Yesterday started like a relatively normal day at Coinbase, the largest U.S. exchange for buying and selling Bitcoin and other cryptocurrencies. The Bitcoin price was finally rising again, breaking above $10,000 for the first time in a month after a protracted crash.
But then the complaints started pouring in. Suddenly, Coinbase customers were being double-charged—and sometimes triple-charged, or even overcharged dozens of times over—for cryptocurrency purchases they’d made weeks earlier. Because the transactions were on credit and debit cards, the duplicate charges in some instances drained customers’ bank accounts and then some, generating costly overdraft fees from their banks on top of it all.
Executives at San Francisco-based Coinbase were blindsided as the company’s dedicated Reddit forum—a hotbed of customer angst—exploded with fury. One person claimed to be “hit” with 50 new charges of a total $67,000, forcing the user to close his bank account. Others complained that the duplicate charges had rendered them “broke” at the worst time: Their rent or electricity bills were due, and they had no money left to pay. Many accused Coinbase of fraud, or suggested it had been hacked.

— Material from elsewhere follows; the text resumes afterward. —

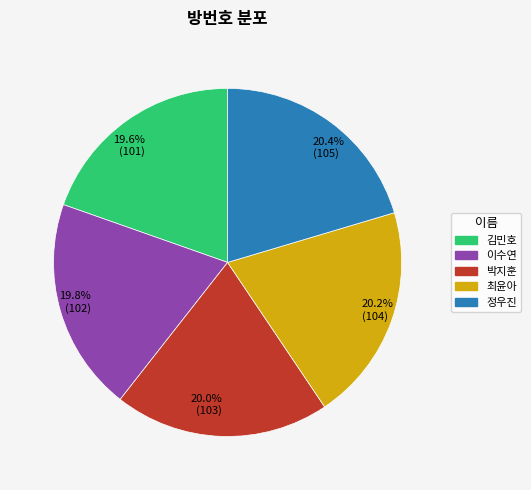

Is there a majority slice in this chart?

No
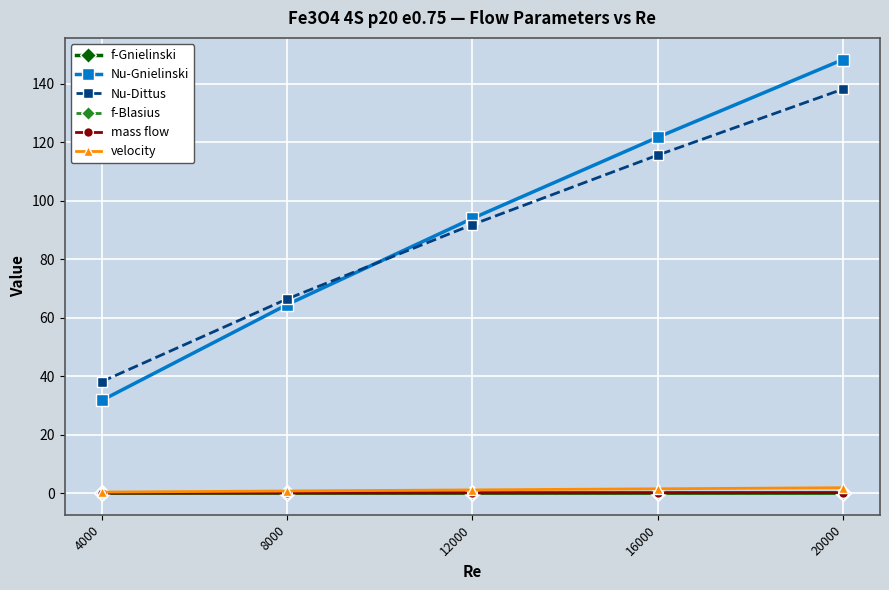

True or false: velocity has a value of 1.5 at 16000.

True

By Thursday evening, though, Coinbase thought it had identified the culprit: Visa (V), which Coinbase said had retroactively—and without any warning—reversed and resubmitted myriad Coinbase charges under a new payments code, as demanded by the big banks, earlier this year. The so-called merchant category code (or MCC) now in effect treats Visa purchases on Coinbase as cash advances, which come with high fees from banks of as much 10%. The switch coincided with several banks’ decisions to ban credit card purchases of cryptocurrency, which may have triggered direct debits from customers’ accounts instead.
“We immediately began an investigation, and through contacts with the card networks and the card issuers and our processor, determined that this was an action taken by Visa—it was not done by Coinbase,” Dan Romero, vice president and general manager at Coinbase, told Fortune.
More than one million Coinbase transactions were reclassified and reprocessed on Visa’s network, according to an industry source familiar with the situation. It appeared that the new Visa charges posted before banks were able to process refunds for the original transactions, resulting in overdrafts for many customers.
But the blame game is more complicated. Visa deflected fault for the incident, saying the problem was only affecting Coinbase customers. “Visa has not made any systems changes that would result in the duplicate transactions that are being reported,” a Visa spokesperson said. “We are also not aware of any other merchants who are experiencing this issue.” Rather, Visa laid blame with Coinbase’s so-called acquiring bank, or processor, to whom it has reached out “to offer assistance,” the spokesperson added.
In this case, Coinbase’s acquiring bank is Worldpay, one of the largest U.S. payment processors. A person close to Visa said it was only Worldpay, not Visa, that could have submitted transactions to the credit card company’s network.
But Coinbase confirmed that only Visa cards experienced duplicate charges, and by Friday afternoon, Visa had begun processing refunds to erroneously charged Coinbase customers. Still, Visa stood by the classification under which the new charges were submitted, saying it had recently provided instructions to processors such as Worldpay clarifying the correct code to use for Coinbase transactions.
On Friday evening, Visa and Worldpay issued a joint statement posted on Coinbase’s blog, saying, “We deeply regret any inconvenience this may have caused customers.” The mea culpa followed a meeting earlier in the day between Coinbase and representatives of both Visa and Worldpay to determine which company was most at fault for the debacle.
Worldpay, for its part, would neither confirm nor deny that the problem was tied to its own systems. “We are actively working with and engaging all parties involved—including the card networks, issuing banks, other processors and Coinbase—to resolve this issue. We are all committed to helping resolve it for Coinbase’s customers as quickly as possible.”
In their statement Friday, Visa and Worldpay said they’d already reversed all duplicate transactions and expected customers to receive refunds within a few days.
Still, one thing seems clear: The glitch would never have happened if the banks hadn’t insisted on classifying Coinbase purchases as cash advances—despite the fact that the U.S. government does not currently consider cryptocurrencies currency at all.
Wells Fargo, some of whose cardholders experienced duplicate Coinbase transactions, declined to comment on the glitch, but referred Fortune to Visa for additional information. Bank of America is also aware of the Coinbase issue and will refund any fees assessed as a result of the erroneous charges, but denies responsibility for the mistake, according to a person close to the bank.
Coinbase has been moving in recent months to improve its customer service after admitting that it has struggled to keep pace with the demand for its cryptocurrency offerings. At the beginning of the year, the company poached Tina Bhatnagar from Twitter, hiring her as its vice president of technology and operations, a role that seeks to build out its customer support functions. It previously brought on board Asiff Hirji, a former top executive at Hewlett-Packard and TD Ameritrade, as its president and chief operating officer.
This article has been updated to reflect new developments in the story.